“O símbolo do agricultor e da agricultora familiar é a enxada”. A frase sintetiza o sentimento de repúdio, manifestado nesta quarta-feira (28) por homens e mulheres do campo no Espírito Santo e no Brasil, diante de uma postagem da Secretaria de Comunicação (Secom) da Presidência da República em alusão ao Dia do Agricultor, comemorado anualmente em 28 de julho.
O motivo foi a publicação de uma foto com a silhueta de um homem com chapéu e espingarda apoiada no ombro, acompanhada dos dizeres referentes à data comemorativa e da logomarca da secretaria.
Em nota de repúdio, a Confederação Nacional dos Trabalhadores Rurais Agricultores e Agricultoras Familiares (Contag) exigiu “reconhecimento e respeito” por parte do governo federal.
Ressaltando que representa “15 milhões de trabalhadores rurais, agricultores e agricultoras familiares que contribuem com a soberania e segurança alimentar e nutricional da população, produzindo 70% dos alimentos que chegam diariamente à mesa da população brasileira, saudáveis e produzidos de forma sustentável, com mais sabor, potencial nutritivo e preservando os hábitos alimentares locais, o meio ambiente e a cultura local”, a Contag afirma que “a melhor homenagem que os agricultores e agricultoras familiares esperam é reconhecimento ao seu importante papel na produção de alimentos e no desenvolvimento do País”.
A Confederação acentua: “ao invés disso, recebemos do governo federal uma ‘homenagem’ totalmente desrespeitosa, com a imagem de uma pessoa no campo segurando uma espingarda.

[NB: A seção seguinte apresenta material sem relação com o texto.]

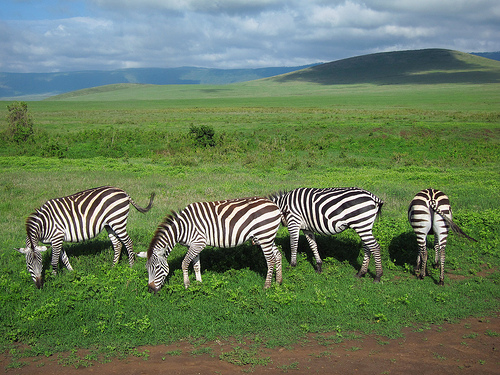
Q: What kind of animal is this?
A: Zebra.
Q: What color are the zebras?
A: Black and white.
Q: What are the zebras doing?
A: Grazing.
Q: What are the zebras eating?
A: Grass.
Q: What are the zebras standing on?
A: Grass.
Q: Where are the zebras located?
A: Field.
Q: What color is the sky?
A: Blue and white.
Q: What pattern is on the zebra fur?
A: Stripes.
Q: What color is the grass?
A: Green.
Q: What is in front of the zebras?
A: A dirt path.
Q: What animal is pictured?
A: Zebra.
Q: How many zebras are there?
A: 4.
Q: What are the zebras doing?
A: Grazing.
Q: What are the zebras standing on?
A: Grass.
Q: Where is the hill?
A: Behind the zebras.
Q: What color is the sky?
A: Blue.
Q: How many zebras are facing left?
A: 3.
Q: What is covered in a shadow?
A: The hill.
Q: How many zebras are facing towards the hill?
A: 1.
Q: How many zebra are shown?
A: 4.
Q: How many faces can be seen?
A: 2.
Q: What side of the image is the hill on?
A: Right.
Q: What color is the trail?
A: Brown.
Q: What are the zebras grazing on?
A: Grass.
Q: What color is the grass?
A: Green.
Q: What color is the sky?
A: Blue.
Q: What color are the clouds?
A: White.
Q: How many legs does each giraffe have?
A: 4.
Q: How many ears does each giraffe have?
A: 2.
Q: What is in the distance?
A: Low rolling hills.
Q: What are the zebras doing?
A: Eating.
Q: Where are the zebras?
A: On grass.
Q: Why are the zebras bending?
A: They are eating.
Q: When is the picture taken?
A: Daytime.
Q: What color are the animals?
A: Black and white.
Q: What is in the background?
A: A hill.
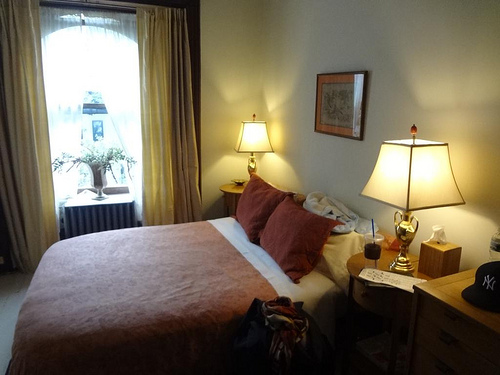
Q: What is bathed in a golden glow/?
A: A vase of flowers.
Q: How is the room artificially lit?
A: By 2 lamps.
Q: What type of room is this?
A: A bedroom.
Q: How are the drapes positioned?
A: Open.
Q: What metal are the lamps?
A: Brass.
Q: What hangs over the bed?
A: Framed art.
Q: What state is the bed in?
A: Made.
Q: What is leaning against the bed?
A: A back pack.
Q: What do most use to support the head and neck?
A: The pillows.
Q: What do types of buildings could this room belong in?
A: A house or a hotel.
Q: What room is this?
A: Bedroom.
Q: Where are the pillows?
A: On the bed.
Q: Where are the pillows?
A: On bed.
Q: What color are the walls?
A: White.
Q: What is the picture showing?
A: A bedroom.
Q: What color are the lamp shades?
A: White.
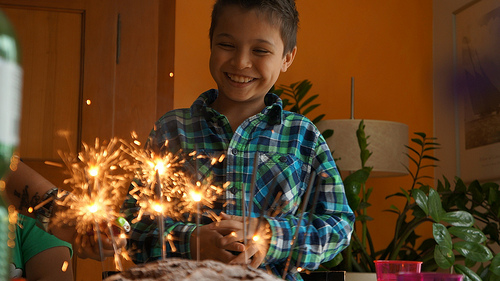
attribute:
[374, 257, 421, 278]
cup —  red,  plastic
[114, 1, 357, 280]
boy — smiling, young, laughing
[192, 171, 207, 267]
sparkler — lit, bright, lit up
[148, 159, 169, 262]
sparkler — lit, bright, lit up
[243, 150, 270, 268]
sparkler — lit, unlit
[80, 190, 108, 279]
sparkler — lit, bright, lit up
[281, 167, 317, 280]
sparkler — lit, unlit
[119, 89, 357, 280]
shirt — blue plaid, plaid, plaid button down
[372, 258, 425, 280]
drinking cup — pink, plastic, red, transparent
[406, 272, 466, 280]
drinking cup — pink, plastic, red, transparent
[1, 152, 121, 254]
arm — tattooed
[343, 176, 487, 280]
house plant — green, large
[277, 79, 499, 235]
house plant — green, large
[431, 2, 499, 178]
artwork — framed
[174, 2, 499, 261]
wall — orange, painted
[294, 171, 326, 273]
sparkler — unlit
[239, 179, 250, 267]
sparkler — unlit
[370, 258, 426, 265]
rim of cup — pink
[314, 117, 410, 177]
shade — tan, cream colored, beige, off white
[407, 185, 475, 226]
leaf — green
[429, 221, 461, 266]
leaf — green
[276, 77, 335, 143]
leaf — green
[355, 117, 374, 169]
leaf — green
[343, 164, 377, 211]
leaf — green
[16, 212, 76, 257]
sleeve — short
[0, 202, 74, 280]
shirt — green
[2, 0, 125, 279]
door — wood, brown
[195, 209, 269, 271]
hands — clasped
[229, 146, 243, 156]
button — blue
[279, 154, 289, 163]
button — blue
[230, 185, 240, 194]
button — blue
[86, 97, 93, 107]
spark — in the air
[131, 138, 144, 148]
spark — in the air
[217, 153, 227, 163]
spark — in the air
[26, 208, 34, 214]
spark — in the air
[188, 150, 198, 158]
spark — in the air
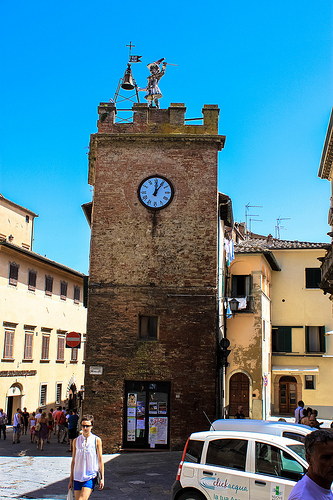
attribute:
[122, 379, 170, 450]
door — double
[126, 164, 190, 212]
clock — round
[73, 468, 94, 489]
shorts — blue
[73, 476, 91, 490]
shorts — blue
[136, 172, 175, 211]
clock — white, black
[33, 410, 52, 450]
woman — Walking 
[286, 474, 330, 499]
t-shirt — white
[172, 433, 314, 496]
car — white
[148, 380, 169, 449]
door — double 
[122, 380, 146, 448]
door — double 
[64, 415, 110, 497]
woman — cutely dressed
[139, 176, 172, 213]
clock — round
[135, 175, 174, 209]
clock — big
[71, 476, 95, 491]
shorts — blue jean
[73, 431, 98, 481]
shirt — white, flowy, cotton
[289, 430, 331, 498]
man — darker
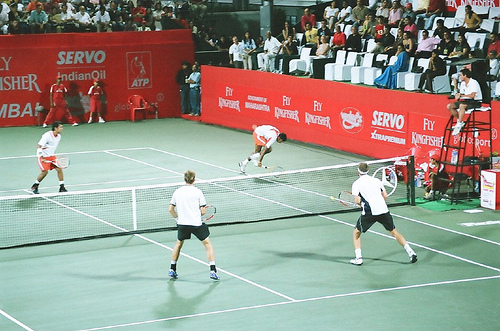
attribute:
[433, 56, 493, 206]
chair — tall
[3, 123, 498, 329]
tennis court — green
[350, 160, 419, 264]
man — black haired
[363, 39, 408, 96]
woman — sitting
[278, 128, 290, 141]
hair — black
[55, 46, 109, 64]
word — large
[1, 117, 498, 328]
court — green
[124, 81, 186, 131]
chair — empty, red, plastic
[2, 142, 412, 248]
tennis net — white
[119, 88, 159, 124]
red chair — empty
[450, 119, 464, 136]
shoe — white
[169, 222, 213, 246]
shorts — black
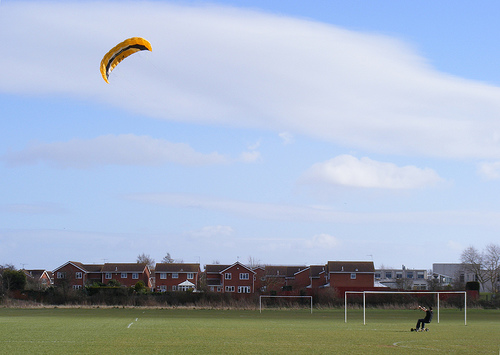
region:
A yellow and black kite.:
[97, 38, 153, 85]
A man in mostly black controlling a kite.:
[413, 304, 435, 331]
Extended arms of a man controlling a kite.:
[416, 303, 427, 313]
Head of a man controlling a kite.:
[426, 304, 433, 311]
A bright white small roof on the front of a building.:
[178, 277, 193, 288]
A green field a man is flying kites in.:
[1, 305, 498, 354]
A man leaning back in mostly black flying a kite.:
[414, 302, 434, 330]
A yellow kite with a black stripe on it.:
[98, 37, 153, 82]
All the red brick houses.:
[1, 260, 376, 304]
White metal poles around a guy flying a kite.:
[344, 289, 467, 326]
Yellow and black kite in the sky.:
[100, 38, 153, 84]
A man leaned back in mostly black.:
[414, 303, 434, 332]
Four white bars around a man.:
[342, 290, 467, 327]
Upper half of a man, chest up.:
[425, 304, 433, 322]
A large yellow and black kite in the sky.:
[100, 36, 158, 81]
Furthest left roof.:
[15, 268, 51, 288]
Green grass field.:
[2, 307, 497, 354]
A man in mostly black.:
[411, 303, 434, 335]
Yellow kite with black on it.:
[100, 35, 153, 82]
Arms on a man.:
[417, 303, 427, 314]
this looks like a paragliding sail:
[93, 24, 158, 89]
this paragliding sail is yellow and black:
[97, 33, 157, 85]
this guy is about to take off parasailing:
[404, 301, 436, 335]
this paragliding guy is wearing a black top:
[407, 303, 437, 332]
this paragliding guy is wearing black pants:
[408, 300, 439, 332]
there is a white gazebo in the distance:
[174, 277, 196, 294]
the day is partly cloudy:
[176, 98, 498, 238]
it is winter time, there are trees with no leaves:
[455, 237, 499, 313]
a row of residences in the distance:
[23, 252, 381, 304]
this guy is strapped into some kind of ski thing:
[405, 298, 439, 335]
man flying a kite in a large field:
[408, 302, 436, 334]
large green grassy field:
[0, 309, 499, 353]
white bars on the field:
[259, 289, 467, 324]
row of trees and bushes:
[3, 262, 499, 308]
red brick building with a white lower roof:
[153, 261, 198, 291]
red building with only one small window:
[326, 259, 378, 291]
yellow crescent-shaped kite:
[98, 36, 155, 81]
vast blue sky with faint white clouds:
[1, 0, 498, 271]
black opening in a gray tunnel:
[463, 280, 484, 293]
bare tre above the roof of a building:
[136, 253, 154, 269]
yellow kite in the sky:
[97, 19, 166, 88]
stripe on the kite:
[100, 37, 161, 79]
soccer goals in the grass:
[336, 279, 481, 345]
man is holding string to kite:
[399, 300, 450, 353]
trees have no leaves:
[462, 227, 496, 302]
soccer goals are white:
[338, 280, 484, 354]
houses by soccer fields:
[33, 256, 379, 301]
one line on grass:
[126, 312, 164, 339]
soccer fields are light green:
[148, 317, 308, 351]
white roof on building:
[170, 275, 198, 292]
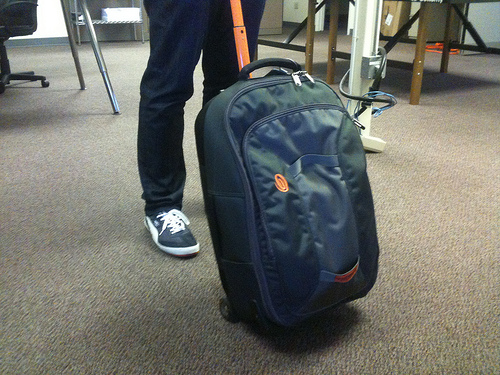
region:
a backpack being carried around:
[191, 62, 386, 334]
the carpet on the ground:
[6, 40, 499, 374]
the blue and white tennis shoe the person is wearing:
[143, 211, 200, 258]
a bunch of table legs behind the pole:
[297, 4, 436, 113]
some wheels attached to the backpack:
[210, 294, 235, 323]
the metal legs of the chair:
[63, 5, 129, 113]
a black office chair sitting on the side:
[3, 2, 52, 94]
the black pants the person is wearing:
[131, 1, 261, 221]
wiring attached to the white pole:
[336, 49, 396, 129]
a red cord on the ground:
[423, 36, 461, 56]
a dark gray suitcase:
[194, 58, 395, 346]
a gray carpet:
[0, 27, 498, 372]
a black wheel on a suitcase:
[210, 297, 237, 320]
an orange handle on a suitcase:
[222, 0, 259, 80]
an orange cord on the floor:
[425, 32, 465, 57]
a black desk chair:
[0, 1, 56, 92]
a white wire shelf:
[68, 1, 152, 45]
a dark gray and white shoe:
[130, 202, 214, 272]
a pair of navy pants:
[135, 0, 269, 218]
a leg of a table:
[400, 1, 437, 110]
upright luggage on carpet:
[186, 46, 388, 341]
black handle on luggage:
[232, 47, 311, 90]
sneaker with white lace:
[140, 200, 203, 269]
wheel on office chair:
[14, 61, 57, 100]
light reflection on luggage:
[306, 99, 348, 141]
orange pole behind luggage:
[219, 11, 257, 83]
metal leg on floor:
[87, 23, 130, 127]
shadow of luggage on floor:
[262, 306, 366, 361]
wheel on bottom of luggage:
[207, 292, 239, 327]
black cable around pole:
[337, 47, 403, 116]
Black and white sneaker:
[143, 204, 203, 258]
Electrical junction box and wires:
[339, 50, 395, 122]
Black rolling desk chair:
[0, 0, 50, 92]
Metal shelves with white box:
[65, 1, 147, 43]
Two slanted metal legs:
[56, 0, 129, 117]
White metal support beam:
[345, 0, 383, 142]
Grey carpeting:
[8, 243, 93, 370]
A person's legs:
[138, 0, 268, 256]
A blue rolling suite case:
[198, 0, 379, 330]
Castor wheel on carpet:
[208, 294, 238, 322]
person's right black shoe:
[132, 202, 205, 260]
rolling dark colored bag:
[183, 54, 391, 340]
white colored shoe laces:
[156, 204, 189, 237]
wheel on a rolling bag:
[212, 295, 238, 324]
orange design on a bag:
[271, 165, 291, 200]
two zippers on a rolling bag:
[289, 65, 315, 93]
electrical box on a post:
[359, 50, 389, 83]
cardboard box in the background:
[378, 0, 415, 43]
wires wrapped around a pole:
[336, 35, 405, 134]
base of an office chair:
[1, 67, 51, 91]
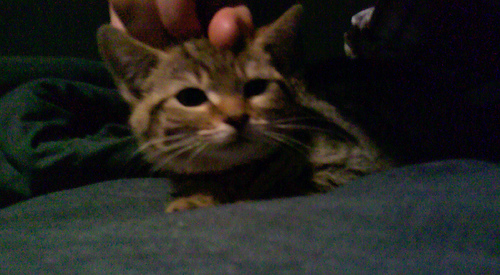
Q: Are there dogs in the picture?
A: No, there are no dogs.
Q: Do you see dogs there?
A: No, there are no dogs.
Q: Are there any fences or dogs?
A: No, there are no dogs or fences.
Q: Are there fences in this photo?
A: No, there are no fences.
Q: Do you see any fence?
A: No, there are no fences.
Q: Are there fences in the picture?
A: No, there are no fences.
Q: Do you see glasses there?
A: No, there are no glasses.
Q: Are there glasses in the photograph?
A: No, there are no glasses.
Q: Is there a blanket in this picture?
A: Yes, there is a blanket.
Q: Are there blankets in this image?
A: Yes, there is a blanket.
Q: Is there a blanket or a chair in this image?
A: Yes, there is a blanket.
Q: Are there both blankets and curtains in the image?
A: No, there is a blanket but no curtains.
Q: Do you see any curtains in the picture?
A: No, there are no curtains.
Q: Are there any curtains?
A: No, there are no curtains.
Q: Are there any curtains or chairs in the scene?
A: No, there are no curtains or chairs.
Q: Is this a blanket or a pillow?
A: This is a blanket.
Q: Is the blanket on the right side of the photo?
A: No, the blanket is on the left of the image.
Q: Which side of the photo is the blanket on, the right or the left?
A: The blanket is on the left of the image.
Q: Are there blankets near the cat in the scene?
A: Yes, there is a blanket near the cat.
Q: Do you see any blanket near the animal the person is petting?
A: Yes, there is a blanket near the cat.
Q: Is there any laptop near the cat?
A: No, there is a blanket near the cat.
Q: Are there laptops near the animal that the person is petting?
A: No, there is a blanket near the cat.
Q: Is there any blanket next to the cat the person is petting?
A: Yes, there is a blanket next to the cat.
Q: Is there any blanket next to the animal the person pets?
A: Yes, there is a blanket next to the cat.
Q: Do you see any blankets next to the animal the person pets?
A: Yes, there is a blanket next to the cat.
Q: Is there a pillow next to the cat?
A: No, there is a blanket next to the cat.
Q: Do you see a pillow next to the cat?
A: No, there is a blanket next to the cat.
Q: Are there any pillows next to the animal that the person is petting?
A: No, there is a blanket next to the cat.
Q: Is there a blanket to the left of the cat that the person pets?
A: Yes, there is a blanket to the left of the cat.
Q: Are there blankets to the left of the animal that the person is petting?
A: Yes, there is a blanket to the left of the cat.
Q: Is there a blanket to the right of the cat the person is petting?
A: No, the blanket is to the left of the cat.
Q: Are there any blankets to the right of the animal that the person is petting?
A: No, the blanket is to the left of the cat.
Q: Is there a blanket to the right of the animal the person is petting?
A: No, the blanket is to the left of the cat.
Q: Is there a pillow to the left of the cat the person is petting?
A: No, there is a blanket to the left of the cat.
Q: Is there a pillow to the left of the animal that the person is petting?
A: No, there is a blanket to the left of the cat.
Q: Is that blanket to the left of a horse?
A: No, the blanket is to the left of the cat.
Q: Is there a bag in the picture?
A: No, there are no bags.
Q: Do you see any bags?
A: No, there are no bags.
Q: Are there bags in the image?
A: No, there are no bags.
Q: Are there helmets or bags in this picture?
A: No, there are no bags or helmets.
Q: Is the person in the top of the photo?
A: Yes, the person is in the top of the image.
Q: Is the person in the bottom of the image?
A: No, the person is in the top of the image.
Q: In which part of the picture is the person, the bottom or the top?
A: The person is in the top of the image.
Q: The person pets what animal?
A: The person pets the cat.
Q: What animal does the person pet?
A: The person pets the cat.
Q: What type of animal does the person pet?
A: The person pets the cat.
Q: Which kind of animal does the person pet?
A: The person pets the cat.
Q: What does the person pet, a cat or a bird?
A: The person pets a cat.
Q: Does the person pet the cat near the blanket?
A: Yes, the person pets the cat.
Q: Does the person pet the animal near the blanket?
A: Yes, the person pets the cat.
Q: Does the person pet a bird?
A: No, the person pets the cat.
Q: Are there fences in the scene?
A: No, there are no fences.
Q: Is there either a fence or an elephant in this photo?
A: No, there are no fences or elephants.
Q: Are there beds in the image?
A: Yes, there is a bed.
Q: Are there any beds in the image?
A: Yes, there is a bed.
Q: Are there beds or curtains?
A: Yes, there is a bed.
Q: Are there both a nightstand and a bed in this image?
A: No, there is a bed but no nightstands.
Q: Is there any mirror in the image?
A: No, there are no mirrors.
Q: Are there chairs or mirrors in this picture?
A: No, there are no mirrors or chairs.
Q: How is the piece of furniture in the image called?
A: The piece of furniture is a bed.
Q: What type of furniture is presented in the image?
A: The furniture is a bed.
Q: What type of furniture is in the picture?
A: The furniture is a bed.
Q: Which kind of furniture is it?
A: The piece of furniture is a bed.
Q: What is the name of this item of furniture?
A: This is a bed.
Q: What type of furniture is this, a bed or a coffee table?
A: This is a bed.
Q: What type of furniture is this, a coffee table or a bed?
A: This is a bed.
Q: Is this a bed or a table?
A: This is a bed.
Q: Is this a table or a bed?
A: This is a bed.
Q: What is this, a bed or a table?
A: This is a bed.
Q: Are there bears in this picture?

Exigimos respeito!”.
A entidade reafirma seu repúdio e indignação, homenageando os trabalhadores e trabalhadoras do campo, que “trabalham debaixo de chuva e de sol, no frio e no calor, de domingo a domingo, com pandemia e sem pandemia, semeando, cultivando e colhendo com amor e dedicação os alimentos que geram vida, saúde, renda e desenvolvimento em todo o País”.
No Espírito Santo, agricultoras de Santa Maria de Jetibá, na região serrana, concordaram com a posição da Confederação Nacional. “Arma não coloca alimentos na mesa dos brasileiros. O símbolo do agricultor é a enxada, para poder plantar e colher”, declarou Selene Hammner Tesch, liderança da agricultura orgânica capixaba.
“Eu já li muito a Bíblia, fui orientadora na igreja, e não vi em nenhum lugar que a morte traz solução para alguém. Quem pensa diferente está na ilusão. Deus mostrará o caminho”, complementou. As espingardas, que eventualmente algumas famílias possuem, são usadas para abater animais, como porcos e bois, “não é pra atirar em ninguém”, afirma. A postagem da Secom, ratifica, “é um desrespeito”.
Diretora do Sindicato dos Trabalhadores Rurais e Agricultores Familiares de Santa Maria de Jetibá, a agricultora Lucineia Laurett faz coro com Selene. “Não tem como aceitar uma imagem dessa, porque os agricultores familiares, que produzem a comida de verdade pro Brasil, não utilizam de armas pra alimentar o Brasil; isso não é verídico”, assevera.
No final da tarde, a Secom retirou a foto original do ar e a substituição pela imagem de um campo aparentemente de monocultivo, com a chamada “O governo federal trabalha para que os agricultores possam trabalhar em paz” e gráficos sobre invasões de terra, indicando redução drástica dos números durante a gestão de Jair Bolsonaro.
A troca de ‘homenagem” continuou distante da realidade do agricultor familiar, já que as ocupações (chamadas de invasão pelo governo federal) de terra, como reivindicação à reforma agrária contemplada na Constituição Federal, não atingem terras de agricultores familiares, e sim latifúndios improdutivos sob posse de empresários do agronegócio, que produz commodities com elevado uso de agrotóxicos, voltado para a exportação.
“O novo post é de igual mau gosto, completamente descontextualizado e imbuído de preconceito, numa tentativa de criminalizar um movimento legítimo, além de ignorar tantos e tantos problemas que nossos agricultores enfrentam todos os dias. Infelizmente, a comemorar de fato, só a garra e a persistência dos nossos agricultores que tanto fazem, apesar de tantos pesares”, comentou o extensionista capixaba Luciano Fazolo.